I actually tried this robot method once during one of E’s cows – we were driving in the car and for some reason he had taken off his socks and shoes and was demanding that I put them back on for him RIGHT NOW!  I like to think I’m Supermom, but unless I had two heads and four hands, there was no way I could accomplish this feat.  And believe me, I tried explaining this to E, who promptly started screaming and kicking my seat as soon as he heard the word “wait”.  So I went robot style – I turned off my feelings, bit my tongue and concentrated on the kid’s song playing at the moment (quite appropriately, I might add!), “Jimmy crack corn and I don’t care”, all the while trying to ignore the back massage I was receiving.  You would think his little bare feet would have been sore after that twenty minute ride, but obviously I had given birth to a son with feet of steel.

Somehow we made it home in one piece, me with tense shoulders up to my ears and poor C with some ringing in her ears (but to be fair, E’s had to put up with her tantrums, too).  After E calmed down a bit, I put his socks and shoes back on, though all the while scowling and growling under my breath.  Looking back, had I succeeded at being patient in that situation?  Um,not really.  Sure, I hadn’t yelled out loud, but inside I was like a bull ready to charge!
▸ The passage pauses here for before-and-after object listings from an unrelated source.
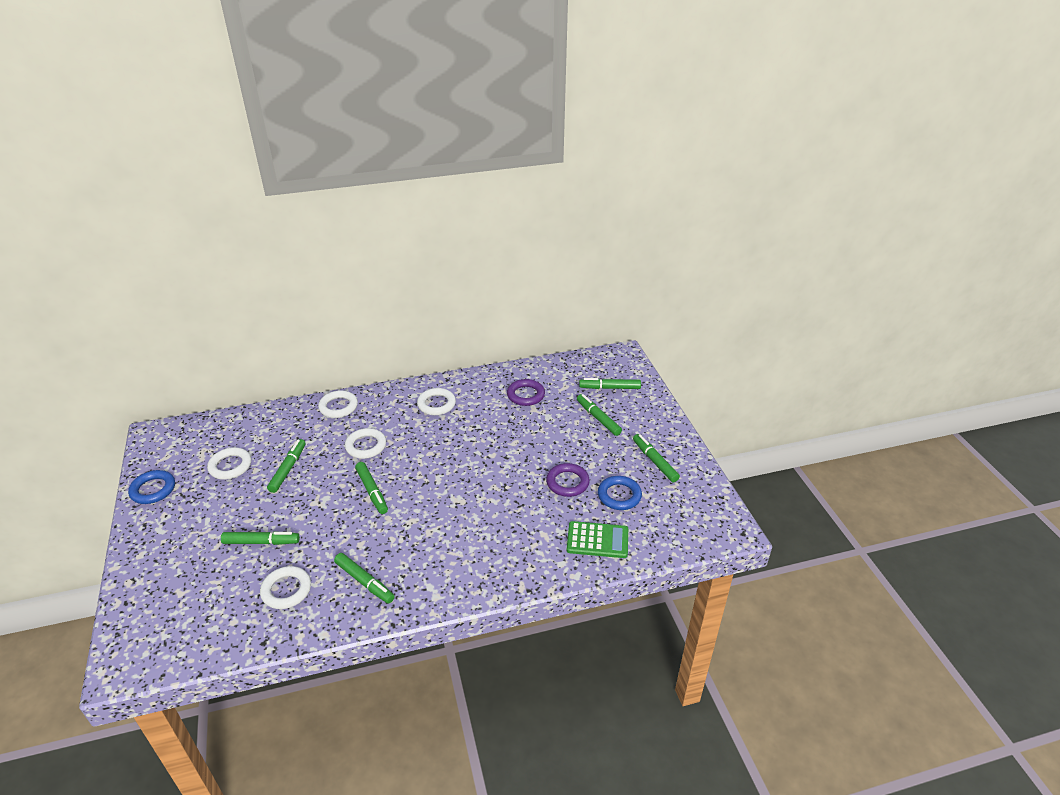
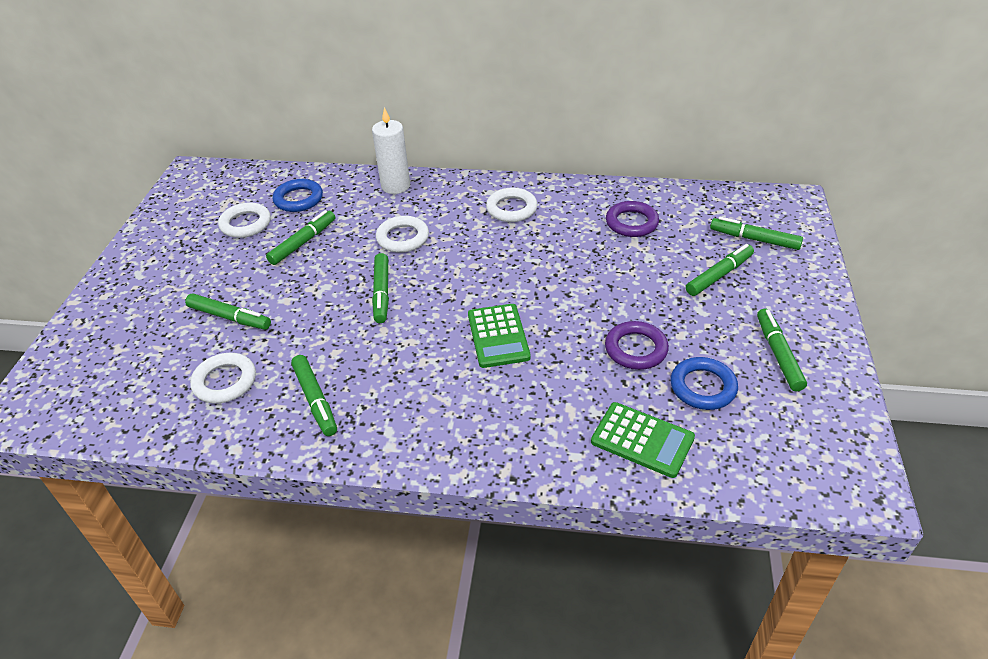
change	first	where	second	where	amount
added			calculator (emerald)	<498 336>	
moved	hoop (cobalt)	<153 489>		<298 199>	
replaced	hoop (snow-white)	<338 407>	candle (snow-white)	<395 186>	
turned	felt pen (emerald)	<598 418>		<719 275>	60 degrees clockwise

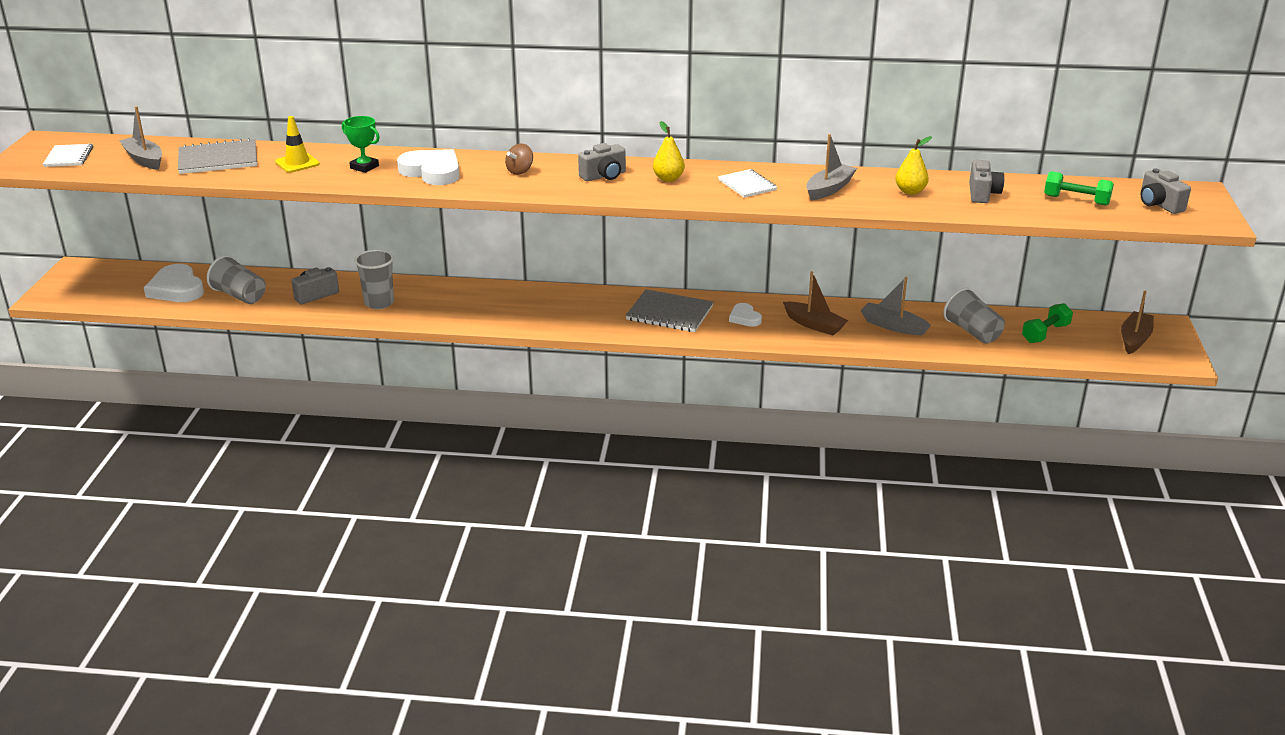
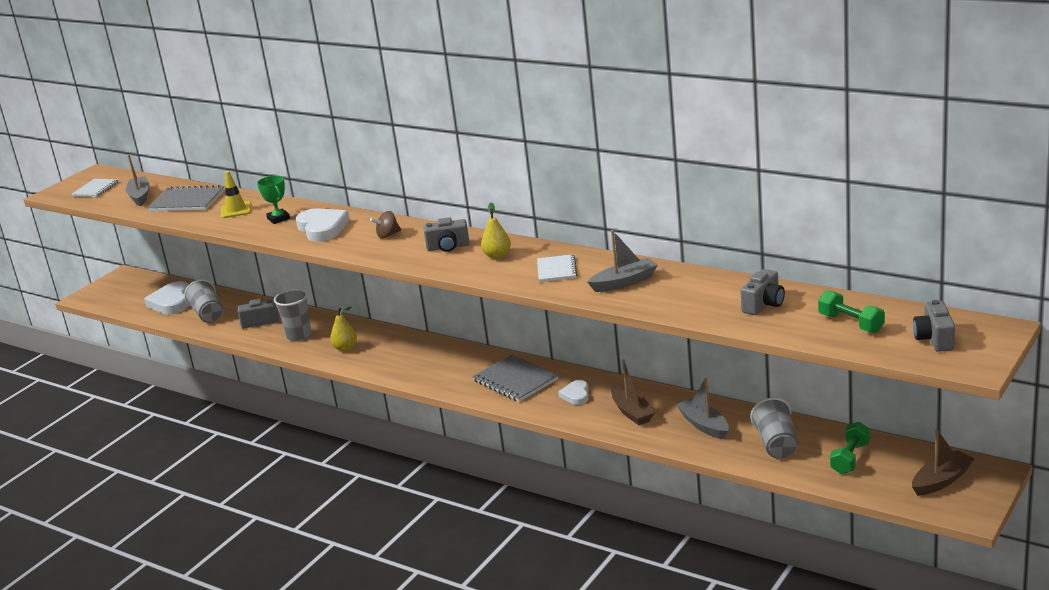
change	first	where	second	where	amount
moved	pear fruit (bright yellow)	<910 191>		<345 348>	
turned	dumbbell (emerald)	<1045 333>		<850 458>	45 degrees counterclockwise

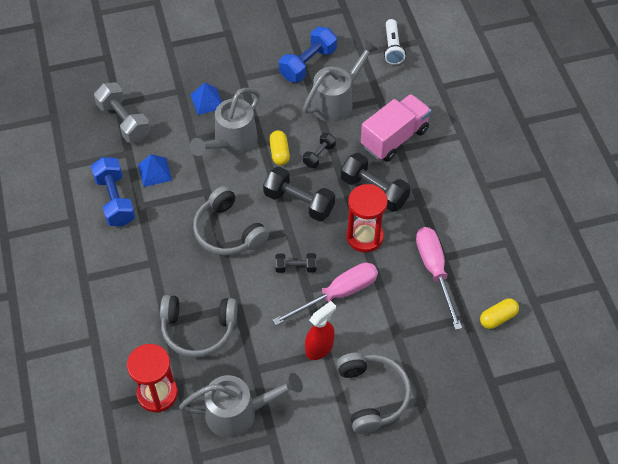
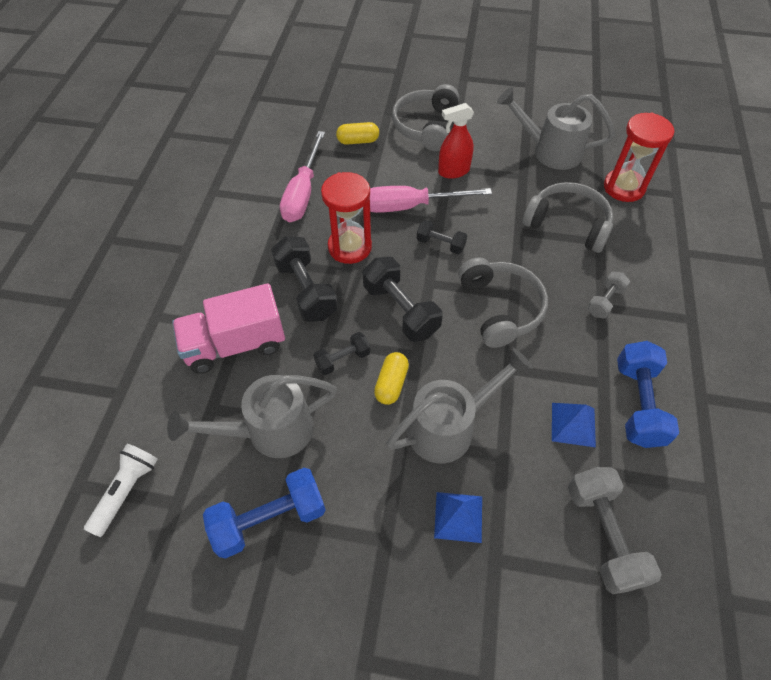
change	first	where	second	where	amount
added			dumbbell (gray)	<605 301>	
moved	pill shape (bright yellow)	<498 318>		<358 141>	

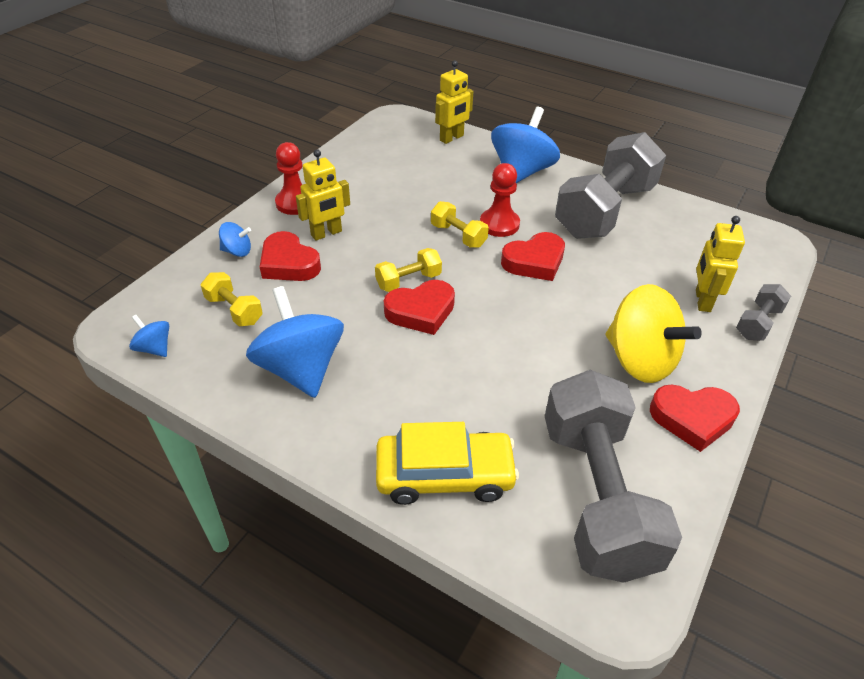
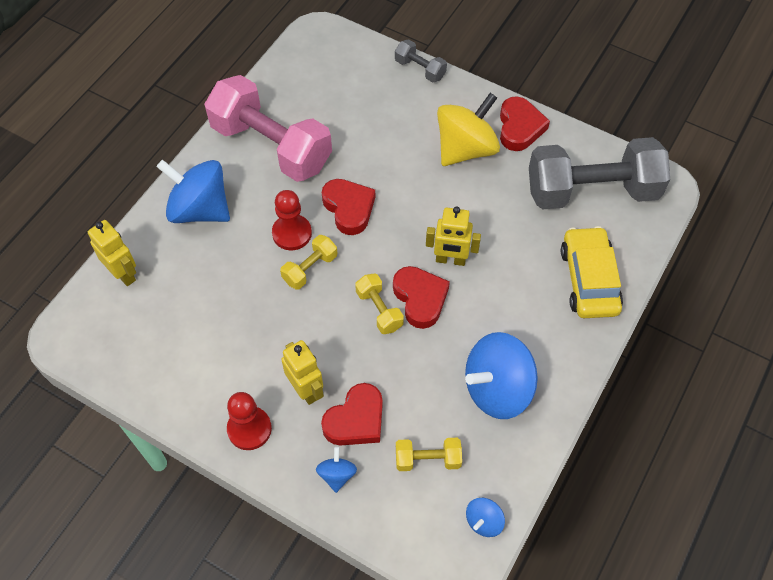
change	first	where	second	where	amount
moved	robot (bright yellow)	<702 300>		<450 260>	
recoloured	dumbbell (gray)	<605 210>	dumbbell (rose-pink)	<271 146>	
turned	dumbbell (bright yellow)	<234 310>		<427 459>	45 degrees clockwise

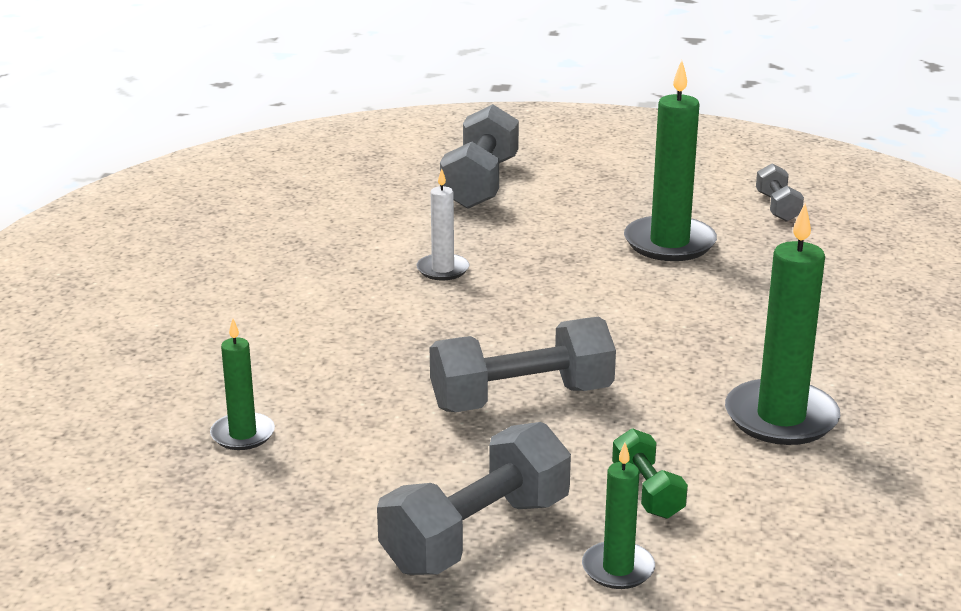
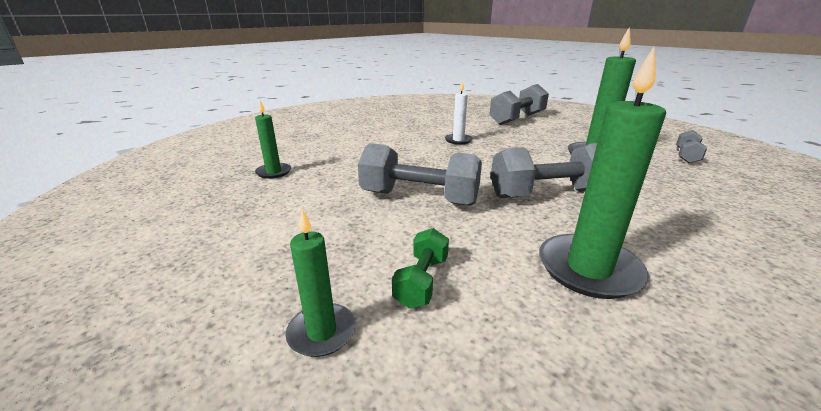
change	first	where	second	where	amount
moved	dumbbell (gray)	<476 534>		<548 194>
So I’ve been thinking, what is the real secret to being patient with kids?  I finally realized it’s about being empathic and putting yourself in their little shoes (assuming they have taken them off – ha!) and understanding that they’re like little aliens who were dropped off into this strange world and are learning to cope with their many limitations and often overwhelming feelings of frustration and anxiety.  And once we understand where kids are coming from, we can exercise humility, which is at the core of patience.  It’s this humility that gives us the capacity to put aside the demands and expectations that revolve around us (perhaps for our kids to behave like mature adults so we don’t have to?) and make it about someone else.  That’s when the true colors of love really come out and everyone and everything is better because of it.

No one ever said long suffering would be easy (hence the word suffering!), but for the sake of loving our kids, it’s worth the effort.  I’m definitely going to try this method, instead of the robot one, the next time I (gulp!) need to be patient. Sigh, being a parent really does bring out the worst – and best – in you, doesn’t it?

One of my favorite passages from 1 Corinthians 13 that talks about patience: 4 Love is patient, love is kind. It does not envy, it does not boast, it is not proud. 5 It does not dishonor others, it is not self-seeking, it is not easily angered, it keeps no record of wrongs. 6 Love does not delight in evil but rejoices with the truth. 7 It always protects, always trusts, always hopes, always perseveres.

Speaking of our true colors, here’s the perfect song for this post – Phil Collin’s version of “True Colors“.

What circumstances have brought out your true colors?